Valérie Abécassis

Exploration of Natural and Artificial Sequence Spaces: Towards a Functional Remodeling of Membrane-bound Cytochrome P450

Abstract Two complementary methods are described that associate in vitro and in vivo steps to generate sequence diversity by segment directed saturated mutagenesis and family shuffling. A high-throughput DNA chip-based procedure for the characterization and potentially the equalization of combinatorial libraries is also presented. Using these approaches, two combinatorial libraries of cytochrome P450 variants derived from the CYP1A subfamily were constructed and their sequence diversity characterized. The results of functional screening using high-throughput tools for the characterization of membrane P450-catalyzed activities, suggest that the 204–214 sequence segment of human CYP1A1 is not critical for polycyclic aromatic hydrocarbon recognition, as was hypothesized from previous data. Moreover, mutations in this segment do not alter the discrimination between alkoxyresorufins, which, for all tested mutants, remained similar to that of wild-type CYP1A1. In contrast, the constructed CYP1A1–CYP1A2 mosaic structures, containing multiple crossovers, exhibit a wide range of substrate preference and regioselectivity. These mosaic structures also discriminate between closely related alkoxyresorufin substrates. These results open the way to global high-throughput analysis of structure–function relationships using combinatorial libraries of enzymes together with libraries of structurally related substrates.
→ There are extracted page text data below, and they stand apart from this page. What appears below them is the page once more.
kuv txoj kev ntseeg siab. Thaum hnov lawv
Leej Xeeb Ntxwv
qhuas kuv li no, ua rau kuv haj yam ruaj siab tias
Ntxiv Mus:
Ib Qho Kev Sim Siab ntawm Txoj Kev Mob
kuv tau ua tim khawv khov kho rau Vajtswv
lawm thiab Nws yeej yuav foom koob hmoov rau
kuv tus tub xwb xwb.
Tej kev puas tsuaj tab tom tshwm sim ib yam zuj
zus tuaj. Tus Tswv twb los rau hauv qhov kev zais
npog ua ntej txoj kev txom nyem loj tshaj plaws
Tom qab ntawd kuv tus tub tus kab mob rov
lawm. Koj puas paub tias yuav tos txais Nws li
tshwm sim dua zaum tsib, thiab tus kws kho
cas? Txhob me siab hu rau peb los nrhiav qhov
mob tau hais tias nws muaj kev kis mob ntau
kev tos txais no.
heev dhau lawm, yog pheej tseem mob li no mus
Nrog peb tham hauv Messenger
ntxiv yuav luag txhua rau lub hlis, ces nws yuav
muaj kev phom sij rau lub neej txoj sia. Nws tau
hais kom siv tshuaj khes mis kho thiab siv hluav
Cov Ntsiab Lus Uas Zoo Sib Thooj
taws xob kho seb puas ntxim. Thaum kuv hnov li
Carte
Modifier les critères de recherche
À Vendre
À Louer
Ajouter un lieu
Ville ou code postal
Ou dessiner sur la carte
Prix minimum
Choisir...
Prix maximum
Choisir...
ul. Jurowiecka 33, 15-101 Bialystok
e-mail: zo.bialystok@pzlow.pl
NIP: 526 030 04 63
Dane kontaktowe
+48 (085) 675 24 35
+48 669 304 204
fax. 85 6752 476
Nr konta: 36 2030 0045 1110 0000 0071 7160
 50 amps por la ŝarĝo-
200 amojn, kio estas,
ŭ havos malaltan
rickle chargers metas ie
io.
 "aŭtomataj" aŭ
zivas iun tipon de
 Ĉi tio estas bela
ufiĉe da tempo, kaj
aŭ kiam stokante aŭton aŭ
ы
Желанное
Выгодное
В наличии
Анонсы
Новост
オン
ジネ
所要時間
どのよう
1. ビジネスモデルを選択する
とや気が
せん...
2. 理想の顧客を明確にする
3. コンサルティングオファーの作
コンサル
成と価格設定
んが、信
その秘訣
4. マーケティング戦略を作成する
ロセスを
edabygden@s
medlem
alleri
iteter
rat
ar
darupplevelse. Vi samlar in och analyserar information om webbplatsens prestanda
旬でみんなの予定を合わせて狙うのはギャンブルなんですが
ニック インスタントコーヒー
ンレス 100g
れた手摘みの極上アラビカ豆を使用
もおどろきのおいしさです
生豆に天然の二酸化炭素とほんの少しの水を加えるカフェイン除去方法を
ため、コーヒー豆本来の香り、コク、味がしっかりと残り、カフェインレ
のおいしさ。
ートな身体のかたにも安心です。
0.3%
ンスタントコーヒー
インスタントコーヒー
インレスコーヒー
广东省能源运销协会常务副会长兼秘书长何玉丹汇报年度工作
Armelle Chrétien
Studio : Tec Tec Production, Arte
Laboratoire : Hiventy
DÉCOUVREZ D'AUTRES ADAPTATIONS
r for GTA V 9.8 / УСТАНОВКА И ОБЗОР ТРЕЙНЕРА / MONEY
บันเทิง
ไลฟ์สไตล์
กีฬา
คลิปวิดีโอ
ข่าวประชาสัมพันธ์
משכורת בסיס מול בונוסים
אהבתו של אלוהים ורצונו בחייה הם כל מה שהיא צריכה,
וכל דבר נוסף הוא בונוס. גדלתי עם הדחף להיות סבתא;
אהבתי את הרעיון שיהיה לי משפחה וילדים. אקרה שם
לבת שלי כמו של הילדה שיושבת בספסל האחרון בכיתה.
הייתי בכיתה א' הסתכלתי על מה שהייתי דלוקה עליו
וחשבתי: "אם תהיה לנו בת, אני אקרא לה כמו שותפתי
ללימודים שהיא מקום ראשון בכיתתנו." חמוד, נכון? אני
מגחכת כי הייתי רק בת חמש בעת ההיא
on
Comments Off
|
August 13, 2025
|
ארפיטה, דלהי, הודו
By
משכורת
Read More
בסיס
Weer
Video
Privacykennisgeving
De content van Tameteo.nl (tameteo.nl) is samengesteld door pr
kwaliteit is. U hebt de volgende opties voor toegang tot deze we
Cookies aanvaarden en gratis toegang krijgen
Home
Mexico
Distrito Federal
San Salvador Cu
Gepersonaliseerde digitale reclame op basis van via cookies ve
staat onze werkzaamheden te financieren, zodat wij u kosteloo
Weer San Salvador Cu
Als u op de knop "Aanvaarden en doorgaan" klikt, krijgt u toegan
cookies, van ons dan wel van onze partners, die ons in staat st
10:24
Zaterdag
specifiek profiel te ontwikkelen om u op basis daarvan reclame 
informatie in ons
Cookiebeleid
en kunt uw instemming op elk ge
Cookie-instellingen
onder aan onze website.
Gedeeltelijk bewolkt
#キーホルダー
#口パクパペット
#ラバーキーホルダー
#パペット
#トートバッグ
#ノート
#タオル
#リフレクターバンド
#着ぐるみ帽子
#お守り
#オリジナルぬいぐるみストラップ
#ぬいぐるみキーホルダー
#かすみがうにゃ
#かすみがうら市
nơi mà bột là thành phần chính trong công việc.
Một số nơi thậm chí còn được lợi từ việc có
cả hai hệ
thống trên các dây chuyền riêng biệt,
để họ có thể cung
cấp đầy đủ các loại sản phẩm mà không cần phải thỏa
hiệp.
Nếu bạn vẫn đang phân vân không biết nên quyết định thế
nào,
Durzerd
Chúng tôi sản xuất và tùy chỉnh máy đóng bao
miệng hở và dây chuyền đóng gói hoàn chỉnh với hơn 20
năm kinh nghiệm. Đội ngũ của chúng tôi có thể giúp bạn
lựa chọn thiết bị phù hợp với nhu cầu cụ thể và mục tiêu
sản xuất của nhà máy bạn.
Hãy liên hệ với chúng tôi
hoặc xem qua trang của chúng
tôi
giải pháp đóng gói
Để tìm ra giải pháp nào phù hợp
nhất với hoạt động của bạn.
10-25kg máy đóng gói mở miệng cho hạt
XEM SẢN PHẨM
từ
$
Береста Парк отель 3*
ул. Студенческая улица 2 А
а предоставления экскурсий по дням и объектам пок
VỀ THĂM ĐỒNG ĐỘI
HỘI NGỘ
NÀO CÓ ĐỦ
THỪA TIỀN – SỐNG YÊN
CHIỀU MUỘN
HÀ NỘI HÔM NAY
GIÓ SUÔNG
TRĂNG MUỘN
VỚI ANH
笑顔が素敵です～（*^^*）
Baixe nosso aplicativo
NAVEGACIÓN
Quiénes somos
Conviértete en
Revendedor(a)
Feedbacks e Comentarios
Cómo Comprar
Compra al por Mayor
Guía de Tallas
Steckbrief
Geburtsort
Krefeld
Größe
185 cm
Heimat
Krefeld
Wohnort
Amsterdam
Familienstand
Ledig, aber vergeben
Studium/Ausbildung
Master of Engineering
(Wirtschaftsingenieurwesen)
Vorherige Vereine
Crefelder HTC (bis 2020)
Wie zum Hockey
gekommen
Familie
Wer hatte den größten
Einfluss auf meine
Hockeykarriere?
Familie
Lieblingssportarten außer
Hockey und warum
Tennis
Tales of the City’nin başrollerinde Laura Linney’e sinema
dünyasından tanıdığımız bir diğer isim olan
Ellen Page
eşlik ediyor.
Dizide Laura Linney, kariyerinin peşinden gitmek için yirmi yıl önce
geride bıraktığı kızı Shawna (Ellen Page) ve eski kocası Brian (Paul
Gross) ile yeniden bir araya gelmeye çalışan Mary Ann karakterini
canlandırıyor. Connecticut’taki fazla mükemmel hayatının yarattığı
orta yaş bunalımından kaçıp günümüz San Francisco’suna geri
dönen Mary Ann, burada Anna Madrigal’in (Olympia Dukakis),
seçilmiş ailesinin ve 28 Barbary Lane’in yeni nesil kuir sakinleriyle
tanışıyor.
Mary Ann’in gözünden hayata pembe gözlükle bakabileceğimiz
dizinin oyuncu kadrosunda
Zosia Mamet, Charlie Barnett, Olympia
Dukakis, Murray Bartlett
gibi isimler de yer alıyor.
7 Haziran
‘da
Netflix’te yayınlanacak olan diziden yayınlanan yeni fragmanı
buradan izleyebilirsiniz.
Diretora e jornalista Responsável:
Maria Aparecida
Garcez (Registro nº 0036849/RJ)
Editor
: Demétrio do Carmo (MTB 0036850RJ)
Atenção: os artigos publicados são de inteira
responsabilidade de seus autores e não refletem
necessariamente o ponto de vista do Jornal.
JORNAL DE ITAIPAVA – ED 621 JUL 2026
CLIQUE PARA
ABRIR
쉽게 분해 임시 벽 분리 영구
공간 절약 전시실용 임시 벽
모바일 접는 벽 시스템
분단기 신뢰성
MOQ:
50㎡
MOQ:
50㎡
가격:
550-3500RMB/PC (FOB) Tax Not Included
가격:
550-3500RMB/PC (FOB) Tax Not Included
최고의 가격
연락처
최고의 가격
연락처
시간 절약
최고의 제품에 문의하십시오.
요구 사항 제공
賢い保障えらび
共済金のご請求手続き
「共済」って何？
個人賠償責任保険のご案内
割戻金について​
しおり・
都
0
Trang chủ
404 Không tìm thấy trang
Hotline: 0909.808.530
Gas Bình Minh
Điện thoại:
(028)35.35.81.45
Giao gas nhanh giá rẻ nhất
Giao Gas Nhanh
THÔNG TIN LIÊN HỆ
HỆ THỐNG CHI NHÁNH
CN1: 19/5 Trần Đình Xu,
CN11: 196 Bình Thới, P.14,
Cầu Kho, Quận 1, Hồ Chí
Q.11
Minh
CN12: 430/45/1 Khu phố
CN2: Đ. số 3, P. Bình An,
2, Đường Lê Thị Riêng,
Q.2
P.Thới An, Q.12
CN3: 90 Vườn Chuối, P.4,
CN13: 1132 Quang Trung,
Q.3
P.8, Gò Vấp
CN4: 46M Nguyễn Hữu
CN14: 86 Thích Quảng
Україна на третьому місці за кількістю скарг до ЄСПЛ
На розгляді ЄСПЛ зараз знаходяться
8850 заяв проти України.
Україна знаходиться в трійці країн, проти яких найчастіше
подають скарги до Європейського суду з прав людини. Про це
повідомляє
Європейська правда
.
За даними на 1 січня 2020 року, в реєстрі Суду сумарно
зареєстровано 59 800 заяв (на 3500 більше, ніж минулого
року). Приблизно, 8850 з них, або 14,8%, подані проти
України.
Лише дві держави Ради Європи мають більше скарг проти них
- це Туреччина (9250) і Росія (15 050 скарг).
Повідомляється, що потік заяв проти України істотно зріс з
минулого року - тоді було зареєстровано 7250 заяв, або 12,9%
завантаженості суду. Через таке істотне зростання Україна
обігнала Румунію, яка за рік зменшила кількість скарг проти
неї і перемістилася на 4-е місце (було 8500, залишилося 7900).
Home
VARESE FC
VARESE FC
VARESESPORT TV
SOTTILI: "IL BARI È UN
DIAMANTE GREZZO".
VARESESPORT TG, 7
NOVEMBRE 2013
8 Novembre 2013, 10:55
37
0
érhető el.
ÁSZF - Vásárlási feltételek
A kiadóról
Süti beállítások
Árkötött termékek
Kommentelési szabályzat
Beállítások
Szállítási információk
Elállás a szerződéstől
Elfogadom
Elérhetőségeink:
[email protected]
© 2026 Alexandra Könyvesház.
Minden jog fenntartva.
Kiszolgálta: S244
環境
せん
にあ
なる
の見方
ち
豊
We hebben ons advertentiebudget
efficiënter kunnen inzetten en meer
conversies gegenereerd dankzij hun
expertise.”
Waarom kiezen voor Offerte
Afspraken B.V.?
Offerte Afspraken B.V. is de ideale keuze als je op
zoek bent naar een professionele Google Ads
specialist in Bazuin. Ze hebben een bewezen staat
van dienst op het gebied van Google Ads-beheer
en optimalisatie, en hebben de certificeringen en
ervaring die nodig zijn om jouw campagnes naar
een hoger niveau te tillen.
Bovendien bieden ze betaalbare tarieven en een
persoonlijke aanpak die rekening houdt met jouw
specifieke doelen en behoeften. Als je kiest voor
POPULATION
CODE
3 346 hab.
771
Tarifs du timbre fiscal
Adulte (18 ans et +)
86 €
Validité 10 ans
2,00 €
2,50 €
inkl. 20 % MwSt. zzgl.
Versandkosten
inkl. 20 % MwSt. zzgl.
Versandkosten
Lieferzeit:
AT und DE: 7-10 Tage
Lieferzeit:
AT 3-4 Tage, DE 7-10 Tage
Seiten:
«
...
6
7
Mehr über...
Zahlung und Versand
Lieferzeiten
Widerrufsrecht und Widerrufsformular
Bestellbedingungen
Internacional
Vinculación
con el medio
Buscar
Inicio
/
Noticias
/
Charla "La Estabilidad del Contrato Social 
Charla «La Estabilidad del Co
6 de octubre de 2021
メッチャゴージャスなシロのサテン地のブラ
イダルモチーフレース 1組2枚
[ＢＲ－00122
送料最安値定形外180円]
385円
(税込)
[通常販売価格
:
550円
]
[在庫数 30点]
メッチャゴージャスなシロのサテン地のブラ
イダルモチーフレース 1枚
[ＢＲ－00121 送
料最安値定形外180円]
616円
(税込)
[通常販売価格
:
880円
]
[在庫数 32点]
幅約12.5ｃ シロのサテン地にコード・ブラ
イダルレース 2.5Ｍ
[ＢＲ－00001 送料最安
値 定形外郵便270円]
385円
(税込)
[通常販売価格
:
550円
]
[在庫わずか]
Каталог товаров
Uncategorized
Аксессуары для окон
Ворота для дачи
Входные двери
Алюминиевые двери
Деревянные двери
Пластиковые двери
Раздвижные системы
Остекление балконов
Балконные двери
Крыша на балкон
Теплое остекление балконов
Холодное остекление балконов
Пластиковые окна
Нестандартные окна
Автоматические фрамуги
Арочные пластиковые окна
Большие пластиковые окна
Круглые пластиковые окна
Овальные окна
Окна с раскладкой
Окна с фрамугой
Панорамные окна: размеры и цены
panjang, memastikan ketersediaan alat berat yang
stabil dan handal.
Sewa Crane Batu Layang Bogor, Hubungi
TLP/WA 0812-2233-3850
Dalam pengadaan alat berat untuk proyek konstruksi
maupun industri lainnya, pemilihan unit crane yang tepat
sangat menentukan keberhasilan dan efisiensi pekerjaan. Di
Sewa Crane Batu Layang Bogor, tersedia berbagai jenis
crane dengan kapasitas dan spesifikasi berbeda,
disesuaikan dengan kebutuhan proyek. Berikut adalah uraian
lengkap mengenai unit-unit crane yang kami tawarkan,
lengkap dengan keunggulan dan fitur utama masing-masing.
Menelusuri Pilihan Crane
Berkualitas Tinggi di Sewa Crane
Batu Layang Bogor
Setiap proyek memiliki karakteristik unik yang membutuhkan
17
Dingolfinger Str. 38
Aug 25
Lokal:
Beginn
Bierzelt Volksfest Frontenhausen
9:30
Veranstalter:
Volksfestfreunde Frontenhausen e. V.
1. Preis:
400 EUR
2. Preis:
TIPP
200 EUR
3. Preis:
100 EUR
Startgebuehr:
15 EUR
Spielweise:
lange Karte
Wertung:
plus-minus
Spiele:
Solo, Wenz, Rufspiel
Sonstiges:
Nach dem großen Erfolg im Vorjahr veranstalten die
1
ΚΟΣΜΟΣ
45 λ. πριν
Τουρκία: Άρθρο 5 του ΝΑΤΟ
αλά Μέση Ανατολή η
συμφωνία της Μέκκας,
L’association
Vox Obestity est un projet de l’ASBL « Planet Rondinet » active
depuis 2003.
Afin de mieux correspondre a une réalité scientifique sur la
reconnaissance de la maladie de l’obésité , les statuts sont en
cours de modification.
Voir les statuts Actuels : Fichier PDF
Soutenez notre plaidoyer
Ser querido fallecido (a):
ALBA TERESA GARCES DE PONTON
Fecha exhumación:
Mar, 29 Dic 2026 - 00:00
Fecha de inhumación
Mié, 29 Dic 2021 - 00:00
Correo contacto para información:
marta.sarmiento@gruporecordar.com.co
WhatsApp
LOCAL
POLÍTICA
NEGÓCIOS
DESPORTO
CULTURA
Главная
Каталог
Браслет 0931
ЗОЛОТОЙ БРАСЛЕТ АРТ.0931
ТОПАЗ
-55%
Design and Characterization of a Novel « Family-Shuffling » Technology Adapted to Membrane Enzyme: Application to P450s Involved in Xenobiotic Metabolism

Cytochrome P450 functional diversity and their predominant role in drug and pollutant metabolism and toxicity1 makes these enzymes particularly suitable for the design of new catalysts as well as for structure-function analysis2. Combinatorial molecular evolution (CME) is a powerful approach used for tuning protein functions3;4and for investigation of biochemical mechanisms driving substrate recognition5 or catalysis6. Family-shuffling has proved to accelerate the evolution process7. A low content of mosaic structures was frequently reported in libraries constructed using DNase I fragmentation8. We designed a new strategy for family shuffling in yeast expression vectors. This procedure takes advantage of the association between in vitro 9 and in vivo 10. recombination mechanisms to build a high complexity library containing low levels of parental structures. The use of engineered yeast strains for expression of membrane proteins into an optimized redox environment 11 also allows efficient in vivo bioconversion. The model used is human CYPIAI and CYPIA2 which share 71% identity and have distinct, while overlapping, substrate specificities.